When we see how the small world they have created for
themselves works, we pity them at our peril. Indeed, we may even admire
them. They seem to be resourceful, caring, neighborly, open, curious,
affectionate, accepting, and even courageous. They listen to each
other and enjoy each other's company. There is so much to like about
the Kerrigans that we begin to overlook just how odd they are; Darryl
Kerrigan takes great pleasure in the massive power lines
stretched across his property, enjoys the smell of diesel fuel in
the air at his lake property, and finds great wonder in his wife's
simple cooking.
Dennis Denuto, the lawyer who Darryl Kerrigan drags
into his case, is a small man and, interestingly enough, he knows
it. He lays out quite clearly his place in the legal pecking order,
telling Darryl: "I'm not in the big time." Denuto also has
a clear picture of the situation and the magnitude of what Darryl
Kerrigan wants him to do. He knows he's a
little fish in a big pond, that big fish like the Barlow Group which
seeks to build the freight terminal at Melbourne International Airport
is "used to getting their way"; they'll consume the Kerrigans
easily enough. .
We've seen the ordinary worlds depicted
in the home life of Adam and Amanda Bonner ("Adam's Rib")
and the law office/home of Paul Biegler ("Anatomy of a Murder").
In these films, as well as "Music Box" we see something
of the ordinary worlds in which lawyers live, but in "The
Castle" we find an ordinary world that seems to have imploded. The Kerrigans are so mired in ordinariness that it has
come to define them, in a way that we have not seen in any other film.
In "The Castle" we see not just the little man pitted against
the brute corporate world—a common enough motif and one of which
we seem never to grow tired—but ordinariness of such a totally
defining sort that it seems like a great feat when Darryl Kerrigan
steps up to save his home from the Australian equivalent of eminent
domain.
If "The Castle" spoofs ordinariness—as
I think it does—making it a central feature of the story, aren't
we being asked to examine our own ordinariness
and our efforts to escape it. Mareth Stone, a divorce client of a
lawyer named D.T. Jones in a novel called The Ditto List (1985)

- _Complete the following_
**1)** Sum up the essay on "The Castle" in two sentences.
**2)** Decide whether each statement agrees with the essay on "The Castle," answering yes or no and quoting the words that settle it.
(a) Darryl Kerrigan enjoys the smell of diesel fuel at his lake property.
(b) Dennis Denuto considers himself to be in the big time.
(c) The Barlow Group wants to build a freight terminal at Melbourne International Airport.
**3)** Answer these questions using the essay on "The Castle."
(a) What does Darryl Kerrigan find great wonder in?
(b) Whose home life from "Adam's Rib" does the essay mention?
(c) Whose law office and home from "Anatomy of a Murder" does the essay mention?

- _Material shown_
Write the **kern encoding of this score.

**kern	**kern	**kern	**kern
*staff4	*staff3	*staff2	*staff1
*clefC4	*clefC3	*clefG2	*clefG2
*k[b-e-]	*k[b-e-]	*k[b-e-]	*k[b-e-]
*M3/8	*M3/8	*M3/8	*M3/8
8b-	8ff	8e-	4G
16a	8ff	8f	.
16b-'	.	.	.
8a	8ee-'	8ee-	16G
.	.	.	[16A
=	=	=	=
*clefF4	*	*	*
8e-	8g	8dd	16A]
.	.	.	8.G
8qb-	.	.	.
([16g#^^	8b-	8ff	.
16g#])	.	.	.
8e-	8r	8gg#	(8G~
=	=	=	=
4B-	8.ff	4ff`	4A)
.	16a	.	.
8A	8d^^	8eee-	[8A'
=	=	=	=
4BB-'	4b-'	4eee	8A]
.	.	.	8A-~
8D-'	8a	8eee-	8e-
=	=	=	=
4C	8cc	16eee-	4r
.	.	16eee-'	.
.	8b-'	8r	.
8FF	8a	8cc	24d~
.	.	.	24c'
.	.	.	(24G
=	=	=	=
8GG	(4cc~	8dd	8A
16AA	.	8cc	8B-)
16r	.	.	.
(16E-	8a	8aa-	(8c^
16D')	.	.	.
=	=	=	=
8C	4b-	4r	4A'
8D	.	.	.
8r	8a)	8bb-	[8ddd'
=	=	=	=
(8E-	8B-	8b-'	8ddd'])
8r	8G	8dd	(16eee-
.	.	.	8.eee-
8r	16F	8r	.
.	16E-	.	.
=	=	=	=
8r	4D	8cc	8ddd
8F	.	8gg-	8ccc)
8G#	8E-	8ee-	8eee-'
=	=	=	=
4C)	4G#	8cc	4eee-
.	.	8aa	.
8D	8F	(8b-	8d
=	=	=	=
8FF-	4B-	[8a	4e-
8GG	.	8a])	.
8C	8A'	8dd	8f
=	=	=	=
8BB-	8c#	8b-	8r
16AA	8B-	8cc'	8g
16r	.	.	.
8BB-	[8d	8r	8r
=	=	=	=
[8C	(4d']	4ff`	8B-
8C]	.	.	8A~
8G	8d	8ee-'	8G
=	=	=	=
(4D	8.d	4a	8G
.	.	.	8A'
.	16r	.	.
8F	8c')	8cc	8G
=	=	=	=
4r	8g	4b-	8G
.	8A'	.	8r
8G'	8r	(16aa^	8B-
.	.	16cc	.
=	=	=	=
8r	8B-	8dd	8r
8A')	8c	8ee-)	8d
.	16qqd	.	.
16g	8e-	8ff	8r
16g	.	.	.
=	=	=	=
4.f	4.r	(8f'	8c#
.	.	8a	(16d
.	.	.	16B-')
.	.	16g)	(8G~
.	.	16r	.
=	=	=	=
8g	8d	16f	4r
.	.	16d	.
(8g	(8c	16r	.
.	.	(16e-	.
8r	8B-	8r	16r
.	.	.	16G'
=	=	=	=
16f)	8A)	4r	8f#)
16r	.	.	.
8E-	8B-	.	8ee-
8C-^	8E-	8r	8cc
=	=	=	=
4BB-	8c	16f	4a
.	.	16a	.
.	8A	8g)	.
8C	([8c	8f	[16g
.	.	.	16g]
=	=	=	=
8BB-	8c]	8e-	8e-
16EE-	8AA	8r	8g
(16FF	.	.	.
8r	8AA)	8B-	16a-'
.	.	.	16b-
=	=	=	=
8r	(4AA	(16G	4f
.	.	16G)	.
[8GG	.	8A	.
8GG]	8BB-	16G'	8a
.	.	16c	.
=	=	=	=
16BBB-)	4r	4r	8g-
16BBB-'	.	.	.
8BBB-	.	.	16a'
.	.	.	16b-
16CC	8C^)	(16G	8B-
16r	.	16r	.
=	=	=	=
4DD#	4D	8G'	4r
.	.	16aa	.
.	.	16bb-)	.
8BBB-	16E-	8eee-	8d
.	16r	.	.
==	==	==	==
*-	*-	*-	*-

- _The results_
**1)** The essay describes the Kerrigans of "The Castle" as caring, neighborly, and likable people whose charm makes it easy to overlook how odd they are, and it notes that their lawyer, Dennis Denuto, knows he is a small player next to the Barlow Group. It argues that the film shows an ordinariness so complete that it defines the Kerrigans, so Darryl Kerrigan stepping up to save his home seems like a great feat.

**2)**
(a) Yes: "enjoys the smell of diesel fuel in the air at his lake property"
(b) No: "I'm not in the big time."
(c) Yes: "the Barlow Group which seeks to build the freight terminal at Melbourne International Airport"

**3)**
(a) His wife's simple cooking.
(b) Adam and Amanda Bonner's.
(c) Paul Biegler's.